Fake news poses a significant threat to
societies worldwide, including in Hausa-speaking
regions, where misinformation is rapidly disseminated
via social media. The lack of NLP resources tailored to
this language exacerbated the problem of fake news in
the Hausa language. While extensive research has been
conducted on counterfeit news detection in languages
such as English, little attention has been paid to
languages like Hausa, leaving a significant portion of
the global population vulnerable to misinformation.

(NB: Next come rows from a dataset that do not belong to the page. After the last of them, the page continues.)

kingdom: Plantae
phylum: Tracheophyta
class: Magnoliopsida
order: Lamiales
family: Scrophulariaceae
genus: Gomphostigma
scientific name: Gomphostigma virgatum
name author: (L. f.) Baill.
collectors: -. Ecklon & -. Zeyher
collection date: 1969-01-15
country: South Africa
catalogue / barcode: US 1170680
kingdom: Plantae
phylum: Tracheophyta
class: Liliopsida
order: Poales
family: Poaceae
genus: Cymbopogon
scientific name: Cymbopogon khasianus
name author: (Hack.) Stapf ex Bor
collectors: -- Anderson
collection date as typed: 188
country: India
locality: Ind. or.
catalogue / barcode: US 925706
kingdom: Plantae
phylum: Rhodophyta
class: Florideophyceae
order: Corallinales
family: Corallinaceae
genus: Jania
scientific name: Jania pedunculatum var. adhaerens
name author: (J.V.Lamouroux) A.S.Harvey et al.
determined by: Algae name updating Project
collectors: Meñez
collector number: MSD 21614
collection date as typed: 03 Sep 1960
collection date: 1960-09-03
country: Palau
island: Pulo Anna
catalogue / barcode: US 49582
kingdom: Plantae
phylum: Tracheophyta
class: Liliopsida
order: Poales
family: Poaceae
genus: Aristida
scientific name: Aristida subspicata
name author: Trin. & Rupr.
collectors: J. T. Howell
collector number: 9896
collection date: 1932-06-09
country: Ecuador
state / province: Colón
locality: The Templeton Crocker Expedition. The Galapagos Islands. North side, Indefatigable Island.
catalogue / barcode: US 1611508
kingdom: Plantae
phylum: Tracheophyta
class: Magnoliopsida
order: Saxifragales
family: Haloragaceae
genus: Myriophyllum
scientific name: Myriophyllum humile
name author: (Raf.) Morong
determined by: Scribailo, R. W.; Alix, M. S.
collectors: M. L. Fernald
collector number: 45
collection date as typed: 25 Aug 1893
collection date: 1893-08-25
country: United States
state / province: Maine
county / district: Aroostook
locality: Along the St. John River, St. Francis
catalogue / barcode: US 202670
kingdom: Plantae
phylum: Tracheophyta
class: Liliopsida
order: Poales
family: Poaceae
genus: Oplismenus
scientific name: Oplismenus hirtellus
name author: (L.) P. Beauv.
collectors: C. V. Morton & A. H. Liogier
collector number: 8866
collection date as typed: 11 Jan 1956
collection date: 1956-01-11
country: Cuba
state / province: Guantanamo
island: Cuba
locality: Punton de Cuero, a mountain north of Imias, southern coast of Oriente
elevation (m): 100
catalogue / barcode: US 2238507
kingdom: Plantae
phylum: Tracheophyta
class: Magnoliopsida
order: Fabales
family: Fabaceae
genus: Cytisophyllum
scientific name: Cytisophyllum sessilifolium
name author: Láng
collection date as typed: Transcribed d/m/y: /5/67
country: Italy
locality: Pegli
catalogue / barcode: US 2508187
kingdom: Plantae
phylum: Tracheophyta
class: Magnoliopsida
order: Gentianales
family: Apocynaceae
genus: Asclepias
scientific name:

Traditional machine-learning approaches often fail to
perform well in low-resource settings due to insufficient
training data and linguistic resources. This study aims
to develop a robust model for detecting fake news in the
Hausa language by leveraging transfer learning
techniques with adaptive fine-tuning. A dataset of over
6,600 news articles, including both fake and truthful
articles, was collected from various sources between
January 2022 and December 2023. Cross-lingual
transfer Learning (XLT) was employed to adapt pre-
trained models for the low-resource Hausa language.
The model was fine-tuned and evaluated using
performance metrics such as accuracy, precision, recall,
F-score, AUC-ROC, and PR curves. Results
demonstrated a high accuracy rate in identifying fake
news, with significant improvements in detecting
misinformation within political and world news
categories. This study addresses the gap in Hausa-
language natural language processing (NLP) and
contributes to the fight against misinformation in
Nigeria. The findings are relevant for developing AI-
driven tools to curb fake news dissemination in African
languages.
Keywords :
Fake News; NLP; Deep Learning; Transfer Learning; Fine Tuning.